Une bande de 4 braqueurs qui débarquent une nuit dans une casse auto tenue par un black solitaire, un dénommé José Machado. Les casseurs sont aux abois - visiblement quelque chose a foiré - et l'un d'eux est blessé. Ils doivent absolument trouver le moyen de filer le fric du braquage à leur patron, un dénommé "La Vilette". Mais dans leur énervement et leur panique, le ton monte dans le groupe et les embrouilles ne tardent pas entre les petites frappes. Cela ne va pas vraiment s'arranger quand ils décident de prendre en otage José - le patron de la casse auto, vous suivez ? - sans savoir que par le passé il fut un boxeur de renom, et qu'il ne faut pas trop le chatouiller... ni remuer trop le passé. Bref, tout va dégénérer et partir en cacahuète.

Voici un album très spectaculaire, avec un dessin vraiment original de Rica, qui excelle à faire des trognes expressives à ses personnages. Tout le début est particulièrement réussi, lorsque les braqueurs arrivent avec des masques d'animaux grimaçant, on ne sait plus trop si on n'est pas en train de lire une sorte de "Planète des singes" gore. Mais non c'est bien du polar, écrit par Antoine Ozanam (auteur de l'excellent "We are the night"), un huis-clos dans des décors apocalyptiques, avec des personnages presque tous aussi pourris les uns que les autres. Dans le dessin comme dans l'ambiance, pesante, cette BD est à rapprocher des  albums de Mezzo et Pirus (le trait de Rica y fait immédiatement penser), en particulier de "Deux tueurs". Une BD choc, et à la fin cruelle, pour ne rien gâcher.

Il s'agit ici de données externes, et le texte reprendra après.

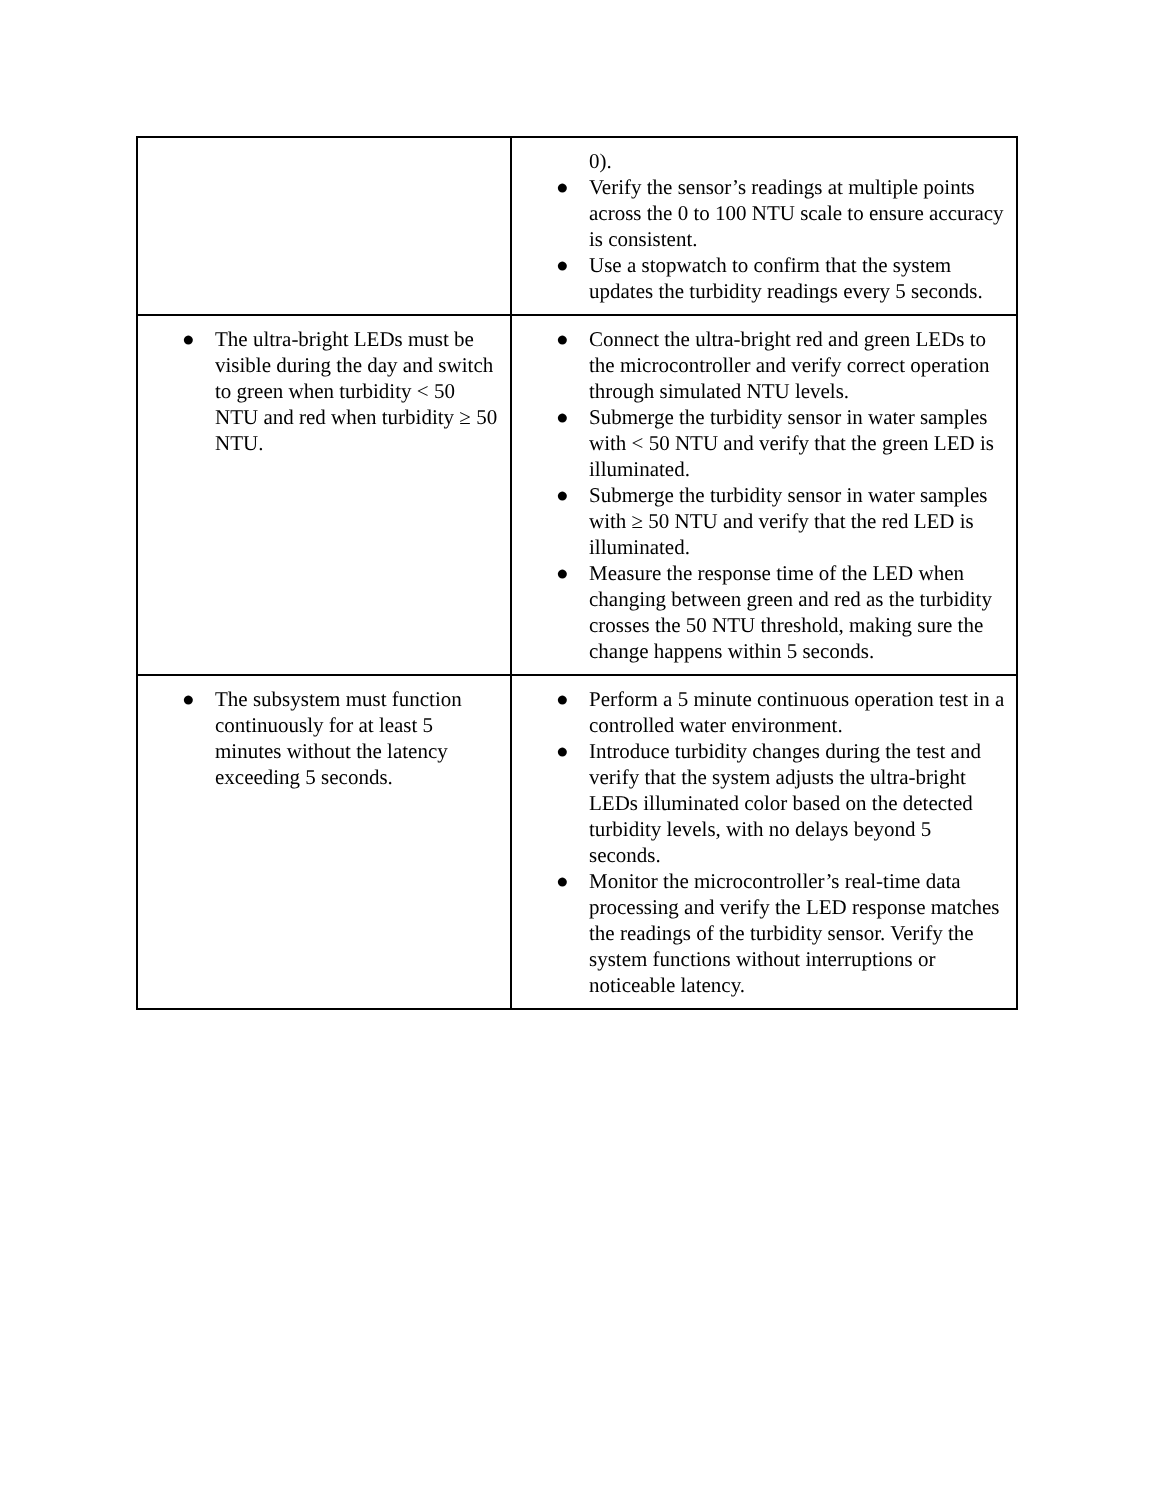| | 0). ● Verify the sensor’s readings at multiple points across the 0 to 100 NTU scale to ensure accuracy is consistent. ● Use a stopwatch to confirm that the system updates the turbidity readings every 5 seconds. |
| ● The ultra-bright LEDs must be visible during the day and switch to green when turbidity < 50 NTU and red when turbidity ≥ 50 NTU. | ● Connect the ultra-bright red and green LEDs to the microcontroller and verify correct operation through simulated NTU levels. ● Submerge the turbidity sensor in water samples with < 50 NTU and verify that the green LED is illuminated. ● Submerge the turbidity sensor in water samples with ≥ 50 NTU and verify that the red LED is illuminated. ● Measure the response time of the LED when changing between green and red as the turbidity crosses the 50 NTU threshold, making sure the change happens within 5 seconds. |
| ● The subsystem must function continuously for at least 5 minutes without the latency exceeding 5 seconds. | ● Perform a 5 minute continuous operation test in a controlled water environment. ● Introduce turbidity changes during the test and verify that the system adjusts the ultra-bright LEDs illuminated color based on the detected turbidity levels, with no delays beyond 5 seconds. ● Monitor the microcontroller’s real-time data processing and verify the LED response matches the readings of the turbidity sensor. Verify the system functions without interruptions or noticeable latency. |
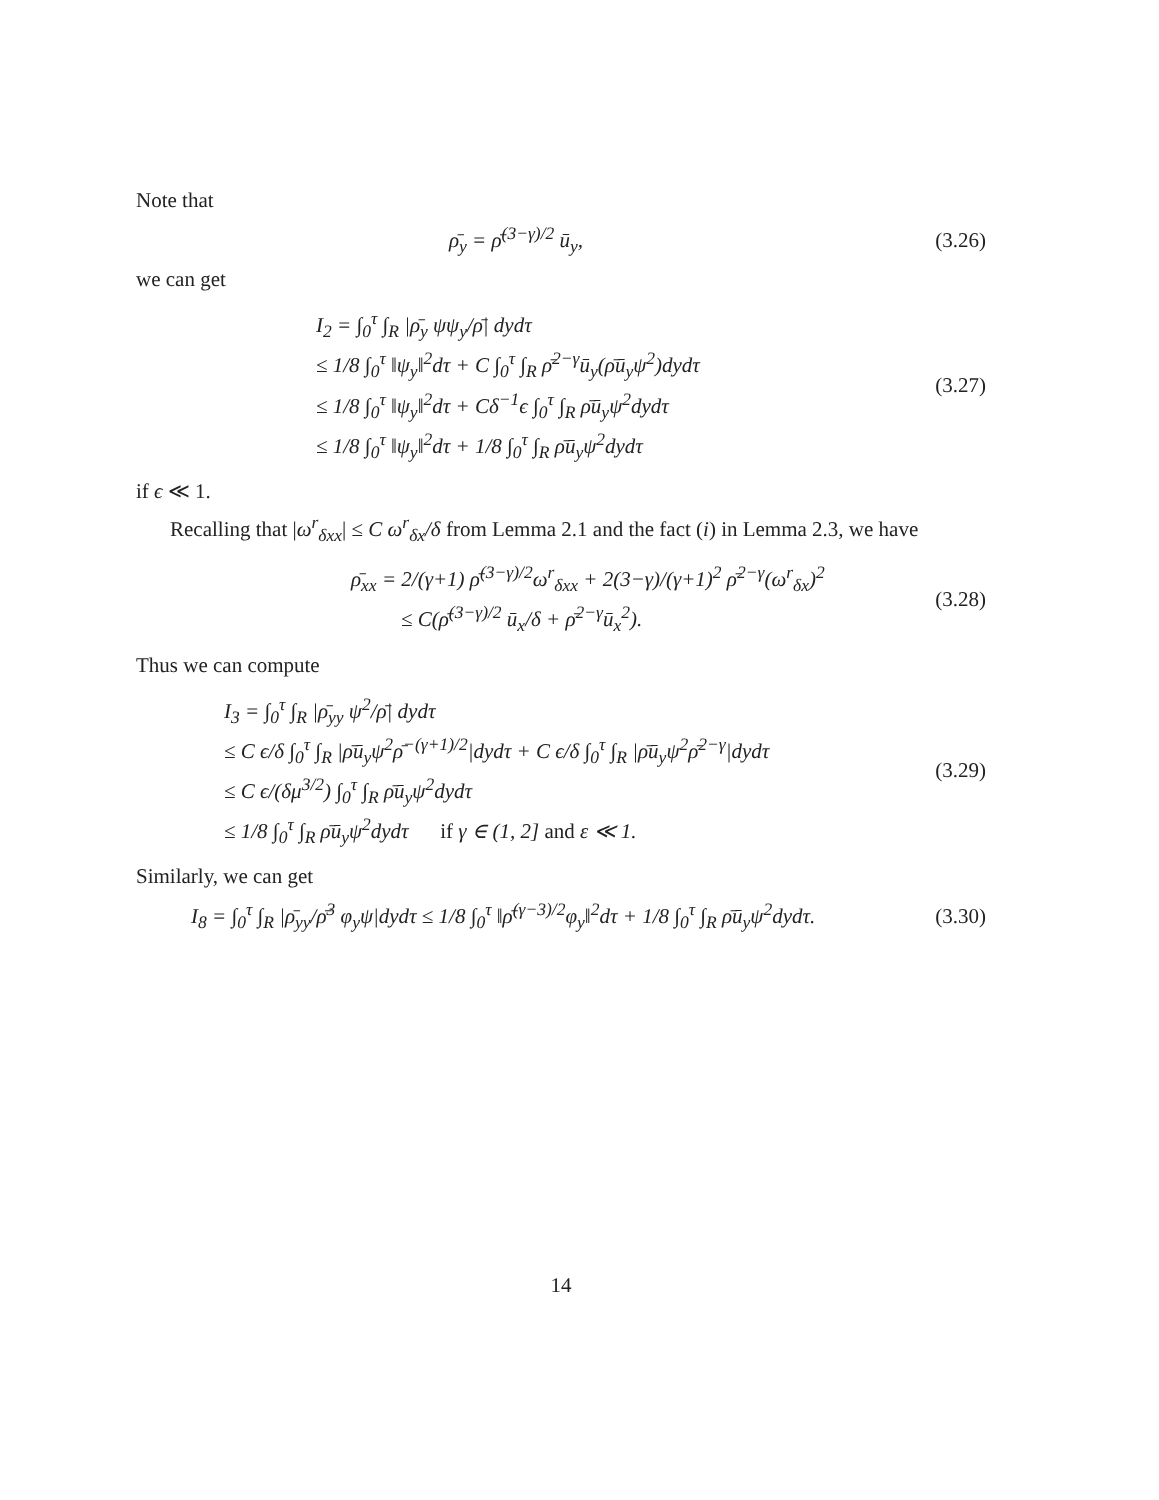Note that
ρ̄<sub>y</sub> = ρ̄<sup>(3−γ)/2</sup> ū<sub>y</sub>, (3.26)
we can get
I<sub>2</sub> = ∫<sub>0</sub><sup>τ</sup> ∫<sub>R</sub> |ρ̄<sub>y</sub> ψψ<sub>y</sub>/ρ̄| dydτ
≤ 1/8 ∫<sub>0</sub><sup>τ</sup> ‖ψ<sub>y</sub>‖<sup>2</sup>dτ + C ∫<sub>0</sub><sup>τ</sup> ∫<sub>R</sub> ρ̄<sup>2−γ</sup>ū<sub>y</sub>(ρ̄ū<sub>y</sub>ψ<sup>2</sup>)dydτ
≤ 1/8 ∫<sub>0</sub><sup>τ</sup> ‖ψ<sub>y</sub>‖<sup>2</sup>dτ + Cδ<sup>−1</sup>ϵ ∫<sub>0</sub><sup>τ</sup> ∫<sub>R</sub> ρ̄ū<sub>y</sub>ψ<sup>2</sup>dydτ
≤ 1/8 ∫<sub>0</sub><sup>τ</sup> ‖ψ<sub>y</sub>‖<sup>2</sup>dτ + 1/8 ∫<sub>0</sub><sup>τ</sup> ∫<sub>R</sub> ρ̄ū<sub>y</sub>ψ<sup>2</sup>dydτ
(3.27)
if ϵ ≪ 1.
Recalling that |ω<sup>r</sup><sub>δxx</sub>| ≤ C ω<sup>r</sup><sub>δx</sub>/δ from Lemma 2.1 and the fact (i) in Lemma 2.3, we have
ρ̄<sub>xx</sub> = 2/(γ+1) ρ̄<sup>(3−γ)/2</sup>ω<sup>r</sup><sub>δxx</sub> + 2(3−γ)/(γ+1)<sup>2</sup> ρ̄<sup>2−γ</sup>(ω<sup>r</sup><sub>δx</sub>)<sup>2</sup>
≤ C(ρ̄<sup>(3−γ)/2</sup> ū<sub>x</sub>/δ + ρ̄<sup>2−γ</sup>ū<sub>x</sub><sup>2</sup>).
(3.28)
Thus we can compute
I<sub>3</sub> = ∫<sub>0</sub><sup>τ</sup> ∫<sub>R</sub> |ρ̄<sub>yy</sub> ψ<sup>2</sup>/ρ̄| dydτ
≤ C ϵ/δ ∫<sub>0</sub><sup>τ</sup> ∫<sub>R</sub> |ρ̄ū<sub>y</sub>ψ<sup>2</sup>ρ̄<sup>−(γ+1)/2</sup>|dydτ + C ϵ/δ ∫<sub>0</sub><sup>τ</sup> ∫<sub>R</sub> |ρ̄ū<sub>y</sub>ψ<sup>2</sup>ρ̄<sup>2−γ</sup>|dydτ
≤ C ϵ/(δμ<sup>3/2</sup>) ∫<sub>0</sub><sup>τ</sup> ∫<sub>R</sub> ρ̄ū<sub>y</sub>ψ<sup>2</sup>dydτ
≤ 1/8 ∫<sub>0</sub><sup>τ</sup> ∫<sub>R</sub> ρ̄ū<sub>y</sub>ψ<sup>2</sup>dydτ if γ ∈ (1, 2] and ε ≪ 1.
(3.29)
Similarly, we can get
I<sub>8</sub> = ∫<sub>0</sub><sup>τ</sup> ∫<sub>R</sub> |ρ̄<sub>yy</sub>/ρ̄<sup>3</sup> φ<sub>y</sub>ψ|dydτ ≤ 1/8 ∫<sub>0</sub><sup>τ</sup> ‖ρ̄<sup>(γ−3)/2</sup>φ<sub>y</sub>‖<sup>2</sup>dτ + 1/8 ∫<sub>0</sub><sup>τ</sup> ∫<sub>R</sub> ρ̄ū<sub>y</sub>ψ<sup>2</sup>dydτ.
(3.30)
14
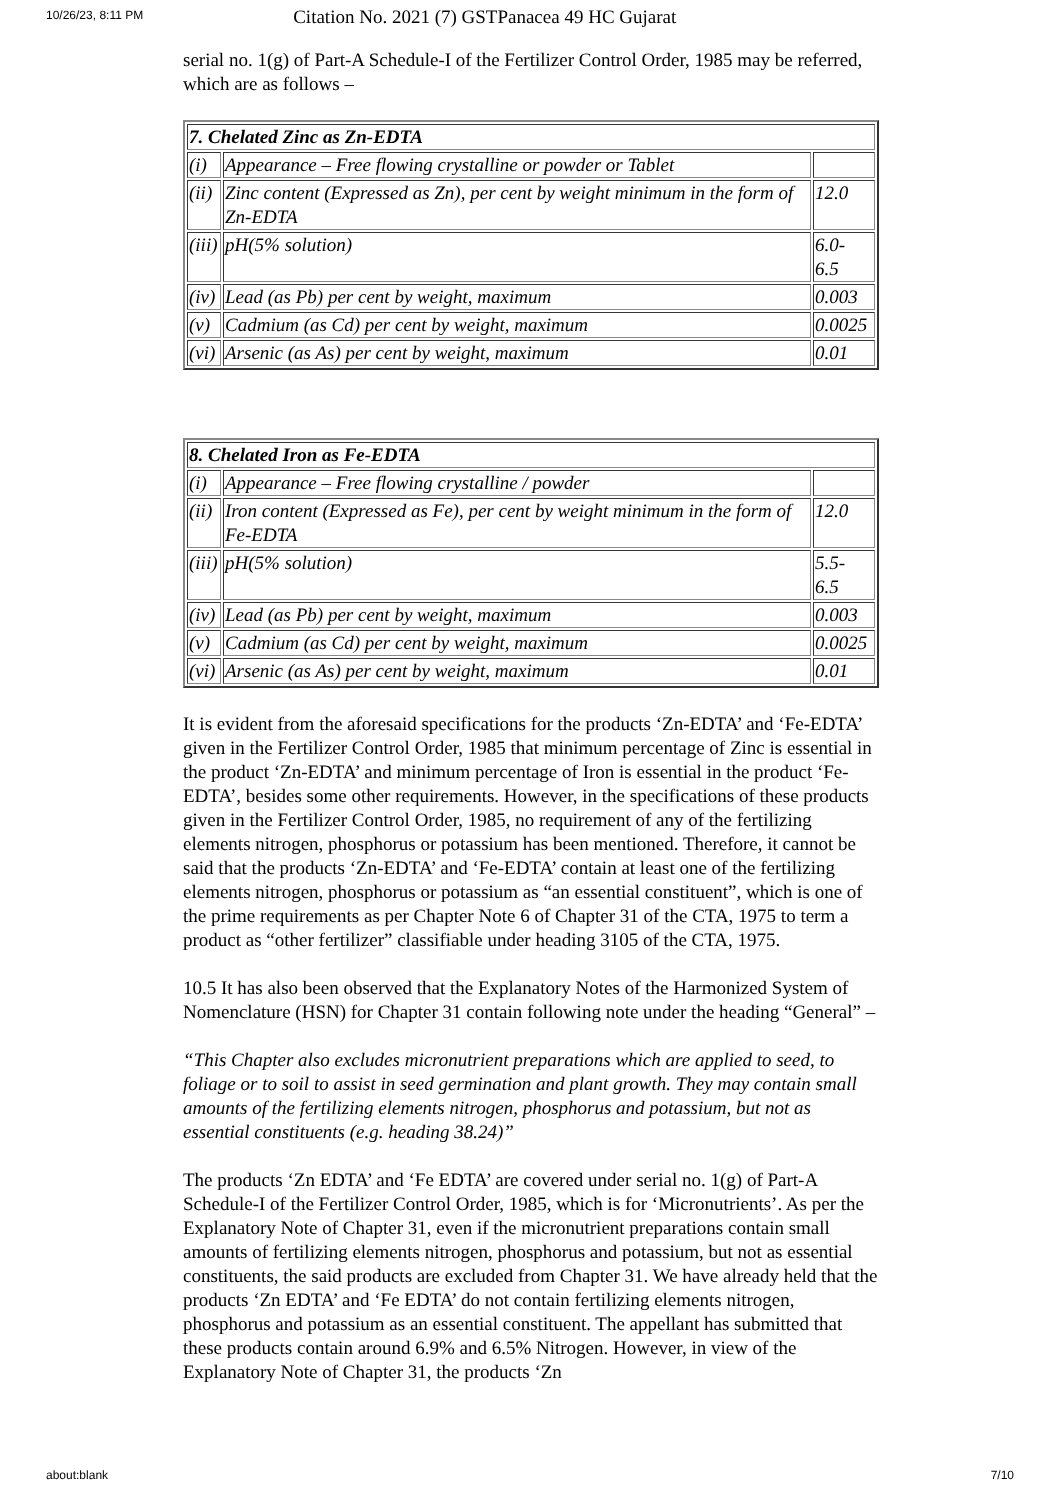10/26/23, 8:11 PM Citation No. 2021 (7) GSTPanacea 49 HC Gujarat
serial no. 1(g) of Part-A Schedule-I of the Fertilizer Control Order, 1985 may be referred, which are as follows –
| 7. Chelated Zinc as Zn-EDTA | | |
| (i) | Appearance – Free flowing crystalline or powder or Tablet | |
| (ii) | Zinc content (Expressed as Zn), per cent by weight minimum in the form of Zn-EDTA | 12.0 |
| (iii) | pH(5% solution) | 6.0- 6.5 |
| (iv) | Lead (as Pb) per cent by weight, maximum | 0.003 |
| (v) | Cadmium (as Cd) per cent by weight, maximum | 0.0025 |
| (vi) | Arsenic (as As) per cent by weight, maximum | 0.01 |
| 8. Chelated Iron as Fe-EDTA | | |
| (i) | Appearance – Free flowing crystalline / powder | |
| (ii) | Iron content (Expressed as Fe), per cent by weight minimum in the form of Fe-EDTA | 12.0 |
| (iii) | pH(5% solution) | 5.5- 6.5 |
| (iv) | Lead (as Pb) per cent by weight, maximum | 0.003 |
| (v) | Cadmium (as Cd) per cent by weight, maximum | 0.0025 |
| (vi) | Arsenic (as As) per cent by weight, maximum | 0.01 |
It is evident from the aforesaid specifications for the products ‘Zn-EDTA’ and ‘Fe-EDTA’ given in the Fertilizer Control Order, 1985 that minimum percentage of Zinc is essential in the product ‘Zn-EDTA’ and minimum percentage of Iron is essential in the product ‘Fe-EDTA’, besides some other requirements. However, in the specifications of these products given in the Fertilizer Control Order, 1985, no requirement of any of the fertilizing elements nitrogen, phosphorus or potassium has been mentioned. Therefore, it cannot be said that the products ‘Zn-EDTA’ and ‘Fe-EDTA’ contain at least one of the fertilizing elements nitrogen, phosphorus or potassium as “an essential constituent”, which is one of the prime requirements as per Chapter Note 6 of Chapter 31 of the CTA, 1975 to term a product as “other fertilizer” classifiable under heading 3105 of the CTA, 1975.
10.5 It has also been observed that the Explanatory Notes of the Harmonized System of Nomenclature (HSN) for Chapter 31 contain following note under the heading “General” –
“This Chapter also excludes micronutrient preparations which are applied to seed, to foliage or to soil to assist in seed germination and plant growth. They may contain small amounts of the fertilizing elements nitrogen, phosphorus and potassium, but not as essential constituents (e.g. heading 38.24)”
The products ‘Zn EDTA’ and ‘Fe EDTA’ are covered under serial no. 1(g) of Part-A Schedule-I of the Fertilizer Control Order, 1985, which is for ‘Micronutrients’. As per the Explanatory Note of Chapter 31, even if the micronutrient preparations contain small amounts of fertilizing elements nitrogen, phosphorus and potassium, but not as essential constituents, the said products are excluded from Chapter 31. We have already held that the products ‘Zn EDTA’ and ‘Fe EDTA’ do not contain fertilizing elements nitrogen, phosphorus and potassium as an essential constituent. The appellant has submitted that these products contain around 6.9% and 6.5% Nitrogen. However, in view of the Explanatory Note of Chapter 31, the products ‘Zn
about:blank 7/10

Le même Ozanam a également fait paraître un autre polar,  nettement plus poisseux,   "Burn out", dessiné cette fois par Mikkel Sommer, toujours au sein du label KSTR (ou pas... car ce n'est nulle part sur l'album, mais uniquement sur le site de Casterman..)  Une histoire qui se déroule cette fois aux Etats-Unis. La trame, la voici, telle que décrite par l'éditeur hinself  :

" Reno, Nevada. Il fait une chaleur infernale, mais Ethan Karoshi n’y prend pas trop garde, puisque tout ou presque va pour le mieux dans son existence de quarantenaire épanoui : son boulot de flic reconnu par sa hiérarchie, ses parties de pêche assidues pratiquées avec passion, son foyer heureux avec sa femme Julie, ses amours clandestines bien réglées avec la rousse et volcanique Debra… Cette belle mécanique, pourtant, va brusquement se dérégler. On découvre sa maitresse étranglée avec du fil de pêche. Puis le cadavre d’un autre amant régulier de la jeune femme, assassiné lui aussi. Un mauvais pressentiment taraude Ethan. Tout se passe comme si un piège se mettait lentement en place, dont il était la proie désignée...."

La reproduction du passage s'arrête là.